When it was over she dressed while he lay staring at the ceiling.
"That was — " he said. "You hate me, don't you?"
Elaine opened the door and said, "I don't hate anybody," closing it behind her. Down the hall she passed a wan twenty-something boy with thin blue hair wearing headphones and pushing a mop over scarred linoleum. He smiled at her and she smiled back, unable to gauge the innocence of the transaction, unable to gauge the innocence of anything. Outside, music was playing and she began to sing loudly, "I hear the human race/ Is falling on its face/ And hasn't very far to go,/ But ev'ry whippoorwill/ Is selling me a bill/ And telling me it just ain't so!"
"It just ain't so," she repeated to the trees and the cars and the houses and herself. "It could be awful and degrading and it could be a conspiracy of evil, but...but..." She let her voice fade to nothing and walked along as though carried by the wind, and when she remembered to look up through the breaks in the canopy of trees, the sky was a bright canary yellow.
Ten days later, at the corner of Broadway and Fifth Street, where Highway 101 hit the middle of its Eureka crawl, the night lights went off at the Pantry. It was seven thirty in the morning, and Silas Carlton had been drinking coffee and eating a Hungry Man Special for half an hour. He'd bought a Eureka Times-Standard on his way to the diner and read about the timber industry's response to recent environmental activism. Both the article and the response were badly constructed; key elements of each contained errors.
Silas raised his coffee cup in salute to Teri as she walked by with orange-and-black-lidded coffeepots. He forgot which color meant decaffeinated and which meant regular, a distinction he'd known all his life. Like the names of friends and relatives that now escaped his immediate recall. Once familiar objects that had become strange. Orange meant something.
"Silas," said Teri, pausing in her white sneakers and shadowy stockings, "I do declare I've never seen you ask for a third cup."
"So you've turned into Scarlett O'Hara?" he said.
Teri smiled and refilled his cup and returned to the kitchen. The Times-Standard weighed in at twenty-four pages — depressingly small for the county's largest newspaper. Silas read an article congratulating four county natives for running the Boston Marathon, although none had placed even in the top one thousand; an editorial explaining why the paper would discontinue its Public Safety Log, listing significant arrests (no longer had the space); and an Associated Press article about America's zany love of meatless hot dogs. He skimmed local sports stories that had larger headlines than bodies, wedding announcements and syndicated comic strips and a company-profile "Who's Who."
He read more carefully when he got to the obituaries. These he appreciated. These were a chance for Silas, age seventy-five, to see what others were dying of and how and when and where. The details of death were increasingly interesting to him, and not just because it was less "later when I'm old" and more "any day now," but because they seemed to come in two extreme varieties: the mundane and the horrific. Either "peacefully asleep in the arms of her husband of sixty years" or "shot in the head by a carjacker at the corner of H Street and Buhne," provoking a "she was a fine lady" or "what the hell is wrong with this world?" Silas wondered how frequently there was a correlation between one's death and one's life, whether the old woman's peaceful stroke ended a life of bone-deep righteousness or fantastic dissipation. And the carjack victim: choir boy or Hell's Angel? Did karma play any part in our end? Was poetic justice mere poetry?

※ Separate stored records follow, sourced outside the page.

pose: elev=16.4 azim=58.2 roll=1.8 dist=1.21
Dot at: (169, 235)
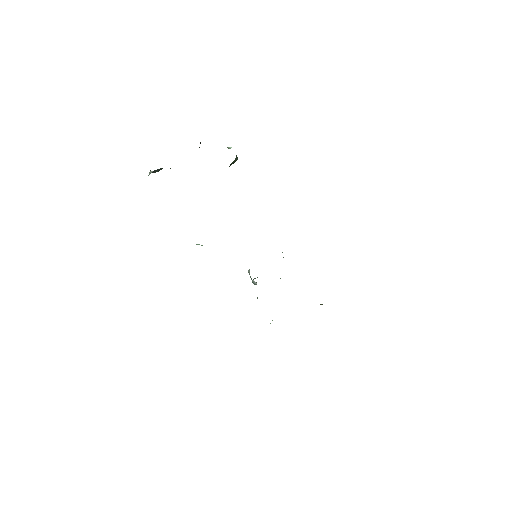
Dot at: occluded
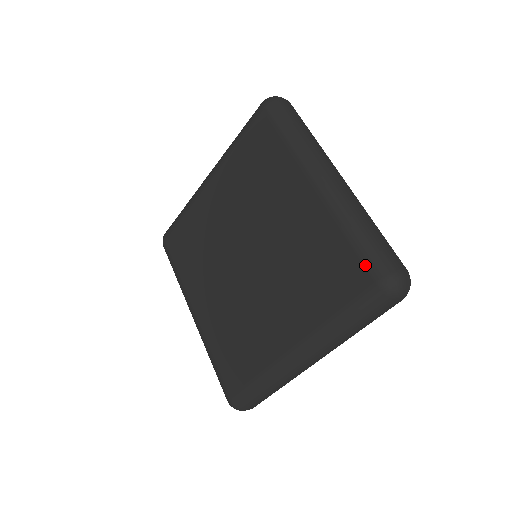
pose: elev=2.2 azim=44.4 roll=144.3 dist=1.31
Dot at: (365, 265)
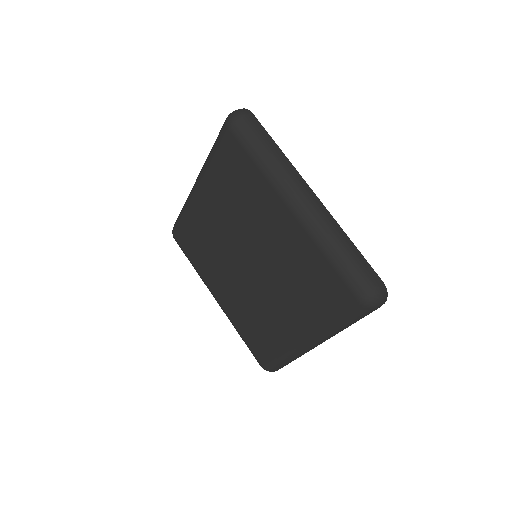
Dot at: (346, 286)
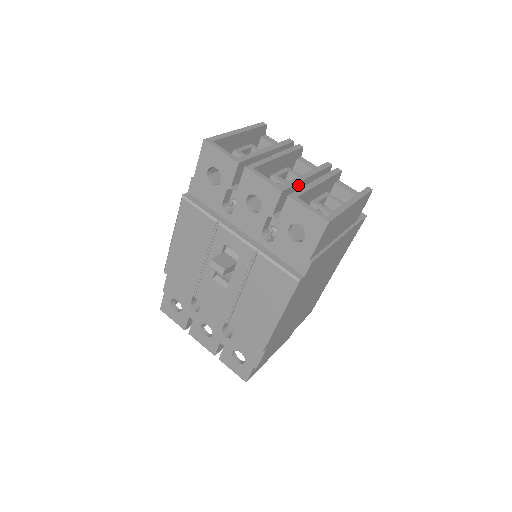
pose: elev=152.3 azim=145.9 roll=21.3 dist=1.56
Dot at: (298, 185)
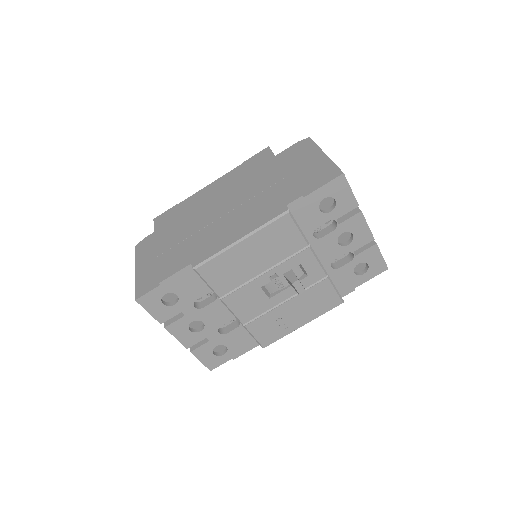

Silas's life hadn't been exemplary by certain standards, yet neither had it been unforgivable. There were things of which he was proud: raising his former wife's diabetic son when she died and the boy's father looked to be a slipshod guardian; refusing Shell Oil's filthy lucre in exchange for his approval of their offshore oil drilling plan near Samoa; walking two miles in the middle of the night to a suicidal friend's house and convincing her that depression, like happiness, was only temporary. As there was behavior of which he was ashamed: sleeping with his best friends' wives (three best friends, five wives); knocking out a guy's front teeth over a disputed game of pool; lying (to everyone, all the time, with and without reason). Silas wondered how, if at all, these things would affect his death.
He was a retired bike shop owner and former city councilman and often lonely. His outspoken criticisms of Eureka's budgetary priorities and the state of America's forests, which for many years had identified him in the community as someone who thought about big issues, now made him a curmudgeon.
He was tall and skinny and had bad posture from years of hunching over desks and trying not to be conspicuous around shorter people. Thick white hair shocked out of his head like a woodpecker's, giving his bony features an avian quality. He wore sturdy black-framed glasses and black turtleneck sweaters like some funky old beatnik Rip Van Winkling in the twenty-first century doing his best Samuel Beckett impression and staring down the combined forces of illness, fatigue, and moral collapse. Yet nobody noticed him these days as he walked around Old Town and sat in coffee shops and listened and tried to eke out a meaning to his days. He blended into the background as someone you'd seen a thousand times but could never place from where. The social life now open to him centered on his niece Rebecca's family — he'd once been close to his great-nieces Lillith and Maria — and chance encounters with people old enough to remember him. Very few occasions for him to forget names, altogether too few.
His death would make these people sad, and the other obituary readers out there would take note of it — perhaps like him they would speculate on its justice — and it would bring his family together for a day or two of discussing him fondly and resolving that life goes on. Silas's sound and fury would be like the other sounds and furies that had signified nothing. He would disappear.
He looked across the diner at two mustachioed truck drivers — noted the grossly obtruding bellies over scrawny legs and the padded nylon vests and the feet that knew how to maintain 65 mph for several uninterrupted weeks — who hit each other lightly on the shoulder with the backs of their hands to emphasize a point or command a laugh-along. Touching someone makes them your friend. Silas recognized one of the men and miraculously remembered his name, Shannon Koslowski, whose father, Pete, had led the move to price-fix dairy products in the area thirty years earlier. Pete died two weeks ago. Aneurysm. Making an omelet.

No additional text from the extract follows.